In North Dakota, there were many fewer votes cast on the state’s marijuana legalization initiative as compared to cannabis measure elsewhere, a total of 324,550. The two committees that opposed Measure 3 heavily outspent the pro-reform committees, to the tune of $629,648 to $94,308. With 131,585 people voting for the initiative, the cost per “yes” vote was 72 cents. On the opposing side, winning came at a high price: Each “no” vote cost four and a half times as much, or $3.26, the most costly per-vote expense on a marijuana ballot measure in the nation this year.
In Utah, a relatively state where proponents of medical cannabis measure Proposition 2 were narrowly outspent by opponents, the cost per vote was higher. Votes are still being counted more than a week after Election Day, but preliminary vote totals show opponents spent $908,464, or $1.99 for each of the 455,879 votes against the initiative. The prevailing “yes” committees spent $831,471 for 493,060 votes, or $1.69 each. About 8 percent of precincts are yet to be counted, so both of these figures will decrease as more votes are added to both the support and opposition tallies.

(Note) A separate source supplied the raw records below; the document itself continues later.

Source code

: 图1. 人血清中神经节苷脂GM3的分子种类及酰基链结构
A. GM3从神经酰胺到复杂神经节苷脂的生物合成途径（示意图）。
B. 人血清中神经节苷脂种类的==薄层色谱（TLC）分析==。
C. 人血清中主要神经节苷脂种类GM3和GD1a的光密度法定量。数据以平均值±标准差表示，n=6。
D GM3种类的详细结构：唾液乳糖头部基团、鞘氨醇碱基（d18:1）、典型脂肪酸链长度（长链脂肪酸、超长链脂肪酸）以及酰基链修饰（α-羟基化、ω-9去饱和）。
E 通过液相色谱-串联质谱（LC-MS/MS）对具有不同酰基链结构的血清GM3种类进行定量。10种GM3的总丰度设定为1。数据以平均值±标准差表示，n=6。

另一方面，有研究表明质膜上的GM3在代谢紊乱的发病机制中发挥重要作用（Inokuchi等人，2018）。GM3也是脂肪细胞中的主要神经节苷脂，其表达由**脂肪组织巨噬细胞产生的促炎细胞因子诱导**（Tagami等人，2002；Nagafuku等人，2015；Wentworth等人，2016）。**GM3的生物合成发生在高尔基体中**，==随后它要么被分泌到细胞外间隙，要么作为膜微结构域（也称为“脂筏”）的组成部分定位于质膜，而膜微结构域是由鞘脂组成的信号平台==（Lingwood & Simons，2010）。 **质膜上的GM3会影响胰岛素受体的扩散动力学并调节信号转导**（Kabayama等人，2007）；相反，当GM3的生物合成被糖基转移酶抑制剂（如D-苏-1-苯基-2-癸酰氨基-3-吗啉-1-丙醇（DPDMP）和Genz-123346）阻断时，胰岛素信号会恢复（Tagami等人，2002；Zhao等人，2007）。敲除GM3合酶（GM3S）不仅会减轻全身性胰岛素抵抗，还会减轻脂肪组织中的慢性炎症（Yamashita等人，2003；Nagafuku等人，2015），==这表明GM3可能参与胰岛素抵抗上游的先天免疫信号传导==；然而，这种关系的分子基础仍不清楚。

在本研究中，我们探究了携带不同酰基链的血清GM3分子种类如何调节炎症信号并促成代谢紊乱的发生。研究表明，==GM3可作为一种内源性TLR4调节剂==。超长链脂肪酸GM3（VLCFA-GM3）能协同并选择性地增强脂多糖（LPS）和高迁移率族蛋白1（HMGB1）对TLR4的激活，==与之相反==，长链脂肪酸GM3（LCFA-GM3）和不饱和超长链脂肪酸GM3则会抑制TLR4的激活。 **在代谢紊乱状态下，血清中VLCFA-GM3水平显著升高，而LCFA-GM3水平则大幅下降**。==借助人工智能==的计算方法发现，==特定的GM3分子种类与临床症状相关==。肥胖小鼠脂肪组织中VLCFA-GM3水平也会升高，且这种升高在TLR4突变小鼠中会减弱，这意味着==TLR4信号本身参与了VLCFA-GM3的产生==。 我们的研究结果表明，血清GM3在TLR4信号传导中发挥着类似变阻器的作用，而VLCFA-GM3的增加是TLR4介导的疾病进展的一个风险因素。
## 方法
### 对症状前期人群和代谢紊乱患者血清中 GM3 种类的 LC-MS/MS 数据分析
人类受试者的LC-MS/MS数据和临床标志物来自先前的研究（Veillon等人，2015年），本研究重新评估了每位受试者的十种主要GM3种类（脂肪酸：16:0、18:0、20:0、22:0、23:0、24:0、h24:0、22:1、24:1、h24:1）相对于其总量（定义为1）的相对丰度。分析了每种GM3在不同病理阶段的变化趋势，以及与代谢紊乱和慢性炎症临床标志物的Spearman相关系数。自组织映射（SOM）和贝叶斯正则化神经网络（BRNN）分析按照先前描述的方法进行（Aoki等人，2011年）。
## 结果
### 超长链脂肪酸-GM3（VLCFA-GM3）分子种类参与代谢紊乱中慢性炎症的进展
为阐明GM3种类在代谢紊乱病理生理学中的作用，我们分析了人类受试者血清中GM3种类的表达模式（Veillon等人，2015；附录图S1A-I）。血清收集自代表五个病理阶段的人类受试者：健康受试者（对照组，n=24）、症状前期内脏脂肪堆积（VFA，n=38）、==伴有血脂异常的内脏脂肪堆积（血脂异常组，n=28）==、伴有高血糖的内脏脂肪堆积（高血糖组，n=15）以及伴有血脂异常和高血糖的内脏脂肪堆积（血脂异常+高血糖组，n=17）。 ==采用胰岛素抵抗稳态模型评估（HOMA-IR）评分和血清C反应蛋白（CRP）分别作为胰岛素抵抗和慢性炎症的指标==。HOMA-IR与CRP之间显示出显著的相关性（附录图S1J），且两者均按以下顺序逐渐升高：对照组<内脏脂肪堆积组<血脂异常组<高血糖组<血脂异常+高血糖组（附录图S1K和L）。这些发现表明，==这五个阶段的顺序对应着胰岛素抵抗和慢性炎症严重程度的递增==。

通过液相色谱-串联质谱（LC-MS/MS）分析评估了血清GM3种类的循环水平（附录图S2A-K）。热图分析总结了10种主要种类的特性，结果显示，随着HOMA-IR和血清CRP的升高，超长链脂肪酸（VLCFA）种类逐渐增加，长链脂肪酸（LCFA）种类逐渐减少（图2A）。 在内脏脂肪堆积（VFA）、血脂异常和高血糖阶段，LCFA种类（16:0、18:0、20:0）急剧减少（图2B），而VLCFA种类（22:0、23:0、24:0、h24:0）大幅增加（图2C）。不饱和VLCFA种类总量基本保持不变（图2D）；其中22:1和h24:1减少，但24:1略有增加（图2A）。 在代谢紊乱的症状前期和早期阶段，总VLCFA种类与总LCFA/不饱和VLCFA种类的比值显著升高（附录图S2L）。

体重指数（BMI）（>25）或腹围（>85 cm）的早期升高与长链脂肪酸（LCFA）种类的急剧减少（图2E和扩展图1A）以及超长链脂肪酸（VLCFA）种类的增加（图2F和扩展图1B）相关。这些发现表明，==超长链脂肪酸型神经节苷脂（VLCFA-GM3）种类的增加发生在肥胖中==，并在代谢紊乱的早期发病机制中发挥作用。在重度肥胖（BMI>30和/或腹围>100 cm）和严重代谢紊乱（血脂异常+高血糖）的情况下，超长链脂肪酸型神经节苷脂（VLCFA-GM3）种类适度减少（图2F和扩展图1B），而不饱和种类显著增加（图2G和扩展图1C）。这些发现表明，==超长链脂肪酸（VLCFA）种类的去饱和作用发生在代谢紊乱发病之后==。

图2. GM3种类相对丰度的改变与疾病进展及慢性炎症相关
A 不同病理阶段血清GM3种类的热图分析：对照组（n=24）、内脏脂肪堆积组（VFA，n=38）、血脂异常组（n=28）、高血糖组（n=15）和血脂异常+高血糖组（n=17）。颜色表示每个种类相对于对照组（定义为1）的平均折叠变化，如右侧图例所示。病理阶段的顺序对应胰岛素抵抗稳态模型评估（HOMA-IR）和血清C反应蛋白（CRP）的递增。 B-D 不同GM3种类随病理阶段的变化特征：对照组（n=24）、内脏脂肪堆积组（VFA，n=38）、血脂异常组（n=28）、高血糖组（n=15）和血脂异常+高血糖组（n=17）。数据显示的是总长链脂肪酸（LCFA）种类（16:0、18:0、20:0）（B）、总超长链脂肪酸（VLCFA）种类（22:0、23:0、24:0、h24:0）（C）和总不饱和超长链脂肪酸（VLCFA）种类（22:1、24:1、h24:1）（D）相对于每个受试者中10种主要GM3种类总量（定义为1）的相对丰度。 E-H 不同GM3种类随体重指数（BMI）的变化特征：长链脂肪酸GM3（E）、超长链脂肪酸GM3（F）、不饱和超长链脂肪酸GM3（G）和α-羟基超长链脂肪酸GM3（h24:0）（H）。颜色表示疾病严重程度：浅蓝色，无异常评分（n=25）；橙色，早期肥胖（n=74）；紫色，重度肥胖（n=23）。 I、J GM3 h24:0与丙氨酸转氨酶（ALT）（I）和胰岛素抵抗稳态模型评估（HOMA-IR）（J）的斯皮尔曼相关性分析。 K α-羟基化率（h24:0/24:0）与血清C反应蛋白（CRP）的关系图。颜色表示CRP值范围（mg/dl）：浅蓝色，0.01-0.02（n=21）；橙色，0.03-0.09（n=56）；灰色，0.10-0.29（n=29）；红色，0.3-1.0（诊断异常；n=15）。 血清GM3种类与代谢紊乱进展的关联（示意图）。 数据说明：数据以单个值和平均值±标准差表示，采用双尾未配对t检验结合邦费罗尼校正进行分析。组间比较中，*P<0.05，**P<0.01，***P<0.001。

Overall in the three states that had a straight up-or-down vote (Michigan, Utah and North Dakota), the average cost per “no” vote was slightly more than each “yes” vote, with prohibitionist committees spending an average of $1.56 for each “no” vote, versus $1.51 spent on average for each “yes” votes. It should be noted that those costs include millions of dollars in in-kind services. In Michigan, for example, The Coalition to Regulate Cannabis like Alcohol reported $706,900 in in-kind services, or 23 percent of their total fundraising.
Looked at another way, the average per state cost (rather than total votes average) for “yes” votes was $1.31 while “no” votes cost 67 percent more: $2.18. And with the total number of “yes” votes in those states outnumbering “no” votes by 19 percent, it would seem that in the state-by-state marijuana legalization battle, you don’t always get what you pay for.